6th Annual Veterans Awards Nominee
The Veterans Awards, also known as the Vettys, is an annual award ceremony presented by the Academy of United States Veterans. The awards honor members of the veteran community in the United States in various categories. The 6th Annual Veterans Awards will shine a light on the mental health epidemic that surrounds many of our military and civilian families.
Members of the Academy of United States Veterans have voted. K9 Partners for Patriots has been nominated in the Category of Suicide Prevention. Public voting is open to all members of the community to determine the winner of each category. Winners will be announced on the night of the 6th Annual Veterans Awards on May 14th, 2021.
We would deeply appreciate your support. Please cast your vote for K9 Partners for Patriots today!
AUSV believes that collaborative communities can be a vehicle to bring real opportunities for society. By encouraging creativity in this cooperative environment, we hope to create a new narrative for our veterans and for all Americans. We believe that community unity is a tribute to the strength and preference of people for inclusion and partnership over division and alienation.
Bringing back a sense of “selves” through community unity.
With a relentless focus on the future, we strive to have our veterans, and other powerful communities work together to promote both moral righteousness and social impact. We build sustainable bridges of trust, unity, and respect between our service members, and other influential communities through advocacy, community relations, and media outreach. Our newsworthy events and projects open the doors for shared opportunities and a shared sense of community.
Social support is such a crucial buffer to psychological distress (Kessler and McLeod 1985). Meanwhile, today’s Iraq and Afghanistan combat soldiers must do this within a larger society in which he or she feels increasingly marginalized and misunderstood.

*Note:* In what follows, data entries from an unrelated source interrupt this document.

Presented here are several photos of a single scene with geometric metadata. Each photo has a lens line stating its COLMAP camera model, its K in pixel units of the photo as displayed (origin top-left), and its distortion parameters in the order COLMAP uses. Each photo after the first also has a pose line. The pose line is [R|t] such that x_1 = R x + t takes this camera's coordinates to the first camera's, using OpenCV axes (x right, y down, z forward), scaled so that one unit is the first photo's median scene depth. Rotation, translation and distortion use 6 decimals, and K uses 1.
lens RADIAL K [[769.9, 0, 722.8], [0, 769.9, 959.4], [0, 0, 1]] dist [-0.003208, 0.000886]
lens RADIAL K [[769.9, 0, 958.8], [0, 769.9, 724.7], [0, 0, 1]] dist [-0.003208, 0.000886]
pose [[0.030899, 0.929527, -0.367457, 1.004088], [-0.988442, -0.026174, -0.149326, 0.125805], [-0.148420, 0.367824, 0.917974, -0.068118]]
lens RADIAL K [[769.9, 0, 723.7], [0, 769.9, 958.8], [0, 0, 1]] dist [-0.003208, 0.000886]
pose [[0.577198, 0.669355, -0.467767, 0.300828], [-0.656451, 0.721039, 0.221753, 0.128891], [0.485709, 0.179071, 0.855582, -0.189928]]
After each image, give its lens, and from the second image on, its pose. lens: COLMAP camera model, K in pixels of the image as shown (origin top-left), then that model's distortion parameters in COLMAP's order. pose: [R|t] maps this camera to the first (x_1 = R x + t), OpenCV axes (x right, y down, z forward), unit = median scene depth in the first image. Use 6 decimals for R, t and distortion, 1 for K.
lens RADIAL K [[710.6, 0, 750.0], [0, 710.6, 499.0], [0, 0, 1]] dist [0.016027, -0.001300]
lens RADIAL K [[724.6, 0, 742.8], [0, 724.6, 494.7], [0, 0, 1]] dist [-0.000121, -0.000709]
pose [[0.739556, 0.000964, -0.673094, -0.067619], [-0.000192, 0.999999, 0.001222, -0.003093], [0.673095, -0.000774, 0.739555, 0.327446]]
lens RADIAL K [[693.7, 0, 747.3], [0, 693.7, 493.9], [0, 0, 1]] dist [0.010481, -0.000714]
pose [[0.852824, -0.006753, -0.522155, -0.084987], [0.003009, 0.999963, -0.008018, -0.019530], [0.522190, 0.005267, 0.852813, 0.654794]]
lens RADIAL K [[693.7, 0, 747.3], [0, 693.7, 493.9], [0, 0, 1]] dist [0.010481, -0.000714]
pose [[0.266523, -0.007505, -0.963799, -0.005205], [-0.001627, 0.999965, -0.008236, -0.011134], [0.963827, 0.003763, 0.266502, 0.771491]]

In war, the sense of self has been converted to the sense of (bonded) selves—it is not individualized. The military (and combat) experience systematically breaks down a soldier’s individualism and autonomy. The cohesion, discipline, and order can instill the feeling of being owned by the institution. This experience is magnified by the dissociation and emotional withdrawal that warfare demands. In post-deployment, former soldiers must reacquaint with their civilian loved ones (and former self). The effort to be congruent with one’s identity and sense of self is often agonizing because when individuals fail to achieve desired consistency (between situation and belief of self) they experience cognitive and/or emotional dissonance that gets manifested as distress (Charmaz 1983; Elson 2003; Lively and Smith 2011).